# Sphagnum moss



## mbrutger (May 23, 2004)

does anyone know where to find some live sphagnum moss for sale?


----------



## Guest (Aug 5, 2004)

mbrutger said:


> does anyone know where to find some live sphagnum moss for sale?


I don't know where you can find alive stuff, but you can wet down the dried stuff and put it under lights and it will green up. I have a picture of some of mine. I will try and find it..


----------



## geckguy (Mar 8, 2004)

I have some that is alive, it is kept wet, and it is under two shoplight fixtures, it looks like pillow moss, except it is sphagnum.


----------



## Guest (Aug 6, 2004)

*sphagnum*

its fairly easy to rejuvinate brown sphagnum moss but sphagnum likes it really wet. as wet as java. it also needs high light i.e. on a windowsill with direct sunlight.............. or at least the scottish type does anyway, it can survive in tropical vivs though it looks really cool in the peat bogs up here where theres whole islands of sphagnum moss.


----------



## Dancing frogs (Feb 20, 2004)

I can pick the stuff till I puke(or until the mosquitos carry me away!) at my mom and dad's house in northern wisconisin. Maybee you just need to look around in the local bogs.


----------



## chuckpowell (May 12, 2004)

There use to be a place called Mosser Lee up in Wisconson somewhere that will sell and ship live sphagnum moss. I haven't order any in probably 15 years or so, but its a place to start looking.

Best,

Chuck


----------



## Jace King (May 5, 2004)

black jungle sells it, and our hardware store "the do it center" sells it for real cheap.
Jace


----------



## Guest (Aug 6, 2004)

Here is the picture...









The main thing is make sure you start with high quality long fiber sphagnum. is the best then, Chile, and then Wisconson.
I had a very hard time getting the Wisconson moss to green up.
The moss in the picture is New Zealand moss.


----------



## mindcrash (Mar 3, 2004)

Does it just green up or does it actually grow?


----------



## geckguy (Mar 8, 2004)

It actually grows.


----------



## mbrutger (May 23, 2004)

what's the stuff that grows on trees on the in the north west?

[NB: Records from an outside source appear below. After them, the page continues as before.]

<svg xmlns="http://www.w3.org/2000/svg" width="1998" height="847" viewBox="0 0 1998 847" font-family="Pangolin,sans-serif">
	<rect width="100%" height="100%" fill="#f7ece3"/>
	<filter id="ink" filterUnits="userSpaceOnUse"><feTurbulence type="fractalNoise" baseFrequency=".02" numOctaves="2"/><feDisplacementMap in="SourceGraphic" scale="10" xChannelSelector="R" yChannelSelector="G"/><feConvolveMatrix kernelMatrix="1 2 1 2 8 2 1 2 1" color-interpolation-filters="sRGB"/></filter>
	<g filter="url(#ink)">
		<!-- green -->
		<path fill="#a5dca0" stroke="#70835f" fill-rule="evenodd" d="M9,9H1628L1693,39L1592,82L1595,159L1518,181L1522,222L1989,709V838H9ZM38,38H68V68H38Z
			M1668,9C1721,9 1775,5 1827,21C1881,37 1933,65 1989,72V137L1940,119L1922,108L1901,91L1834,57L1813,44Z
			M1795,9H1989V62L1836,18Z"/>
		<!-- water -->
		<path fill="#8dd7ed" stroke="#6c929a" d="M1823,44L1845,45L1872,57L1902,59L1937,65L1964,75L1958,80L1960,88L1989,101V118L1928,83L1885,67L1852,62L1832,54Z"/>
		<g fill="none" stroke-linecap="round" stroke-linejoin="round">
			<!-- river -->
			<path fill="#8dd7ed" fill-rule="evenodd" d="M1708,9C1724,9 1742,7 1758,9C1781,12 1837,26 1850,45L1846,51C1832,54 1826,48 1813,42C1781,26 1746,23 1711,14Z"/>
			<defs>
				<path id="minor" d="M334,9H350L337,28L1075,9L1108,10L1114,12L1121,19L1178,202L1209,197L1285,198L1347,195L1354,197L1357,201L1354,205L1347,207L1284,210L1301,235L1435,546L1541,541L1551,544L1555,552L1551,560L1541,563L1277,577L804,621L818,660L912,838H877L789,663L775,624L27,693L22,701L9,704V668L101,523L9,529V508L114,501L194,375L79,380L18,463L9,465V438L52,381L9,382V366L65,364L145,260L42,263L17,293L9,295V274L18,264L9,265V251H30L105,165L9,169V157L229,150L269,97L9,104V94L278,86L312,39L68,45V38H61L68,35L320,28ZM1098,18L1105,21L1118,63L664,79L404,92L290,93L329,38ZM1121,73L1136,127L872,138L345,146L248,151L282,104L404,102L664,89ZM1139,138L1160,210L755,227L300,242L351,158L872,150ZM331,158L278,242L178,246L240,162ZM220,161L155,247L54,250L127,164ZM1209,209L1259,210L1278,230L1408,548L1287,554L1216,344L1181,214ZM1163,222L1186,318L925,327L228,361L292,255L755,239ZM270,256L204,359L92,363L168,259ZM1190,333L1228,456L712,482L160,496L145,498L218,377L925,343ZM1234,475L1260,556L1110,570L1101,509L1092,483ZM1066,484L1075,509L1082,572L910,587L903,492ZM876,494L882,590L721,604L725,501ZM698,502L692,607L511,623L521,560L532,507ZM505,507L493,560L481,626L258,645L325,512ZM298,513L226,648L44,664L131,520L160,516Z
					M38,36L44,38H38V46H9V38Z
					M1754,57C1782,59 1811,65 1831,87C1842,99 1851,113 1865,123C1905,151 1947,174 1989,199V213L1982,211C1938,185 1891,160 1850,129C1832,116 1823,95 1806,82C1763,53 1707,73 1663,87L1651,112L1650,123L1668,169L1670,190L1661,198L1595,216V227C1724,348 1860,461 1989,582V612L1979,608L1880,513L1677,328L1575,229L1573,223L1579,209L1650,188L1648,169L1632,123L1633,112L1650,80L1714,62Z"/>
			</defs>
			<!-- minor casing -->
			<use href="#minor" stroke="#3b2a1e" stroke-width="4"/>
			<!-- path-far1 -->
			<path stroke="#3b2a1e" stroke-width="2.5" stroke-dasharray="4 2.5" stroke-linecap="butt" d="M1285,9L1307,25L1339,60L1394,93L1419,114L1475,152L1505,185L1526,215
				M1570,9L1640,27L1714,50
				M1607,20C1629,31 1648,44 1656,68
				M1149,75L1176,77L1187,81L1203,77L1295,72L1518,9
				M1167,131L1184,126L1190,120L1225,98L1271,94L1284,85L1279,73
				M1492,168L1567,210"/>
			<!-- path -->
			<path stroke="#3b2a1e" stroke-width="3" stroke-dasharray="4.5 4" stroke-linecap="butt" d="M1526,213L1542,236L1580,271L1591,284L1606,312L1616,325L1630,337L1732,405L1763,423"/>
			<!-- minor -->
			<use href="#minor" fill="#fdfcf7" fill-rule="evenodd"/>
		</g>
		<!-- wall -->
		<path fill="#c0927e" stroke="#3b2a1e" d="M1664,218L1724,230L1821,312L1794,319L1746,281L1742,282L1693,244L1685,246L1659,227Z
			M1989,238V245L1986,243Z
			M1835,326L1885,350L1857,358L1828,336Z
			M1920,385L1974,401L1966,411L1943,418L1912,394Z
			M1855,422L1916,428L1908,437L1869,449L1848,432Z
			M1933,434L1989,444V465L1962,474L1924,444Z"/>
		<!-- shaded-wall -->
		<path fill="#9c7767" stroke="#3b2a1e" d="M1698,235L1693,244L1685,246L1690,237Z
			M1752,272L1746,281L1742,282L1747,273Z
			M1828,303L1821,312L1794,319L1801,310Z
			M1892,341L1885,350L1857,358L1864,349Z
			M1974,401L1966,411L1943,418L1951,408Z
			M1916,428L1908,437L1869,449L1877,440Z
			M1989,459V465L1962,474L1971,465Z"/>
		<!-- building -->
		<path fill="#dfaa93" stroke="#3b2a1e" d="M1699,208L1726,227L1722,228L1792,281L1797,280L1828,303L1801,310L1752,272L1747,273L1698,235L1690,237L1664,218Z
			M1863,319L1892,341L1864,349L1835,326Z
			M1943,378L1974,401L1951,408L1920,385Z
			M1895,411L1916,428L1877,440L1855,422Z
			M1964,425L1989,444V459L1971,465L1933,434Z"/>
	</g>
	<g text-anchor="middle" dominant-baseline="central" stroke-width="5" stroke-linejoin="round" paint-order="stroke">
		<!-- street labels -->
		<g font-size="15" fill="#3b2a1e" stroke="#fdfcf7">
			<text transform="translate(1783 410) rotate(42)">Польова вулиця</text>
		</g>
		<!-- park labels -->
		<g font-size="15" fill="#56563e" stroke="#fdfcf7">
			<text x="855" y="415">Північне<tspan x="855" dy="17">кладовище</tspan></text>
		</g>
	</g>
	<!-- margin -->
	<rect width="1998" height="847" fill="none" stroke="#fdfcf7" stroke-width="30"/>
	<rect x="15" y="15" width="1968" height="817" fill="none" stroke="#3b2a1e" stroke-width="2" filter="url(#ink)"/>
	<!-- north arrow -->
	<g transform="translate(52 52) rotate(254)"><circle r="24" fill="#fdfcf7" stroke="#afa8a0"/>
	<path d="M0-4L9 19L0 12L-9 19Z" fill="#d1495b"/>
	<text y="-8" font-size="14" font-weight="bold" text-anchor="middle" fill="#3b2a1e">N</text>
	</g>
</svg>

Isn't that sphagnum also?


----------



## batrachiophyle (May 7, 2009)

yes, there is a species of Sphagnum which grows here in the northwest...[among many other temperate areas of the world] specifically, _Sphagnum squarrosum_...

i'm actually looking for some for my vivs. may hit up Molbeck's this weekend. [those of you in the greater Seattle area are more than likely familiar with Molbeck's out in Woodinville.. i love that place.]

anyone had experience with this species in a viv?


----------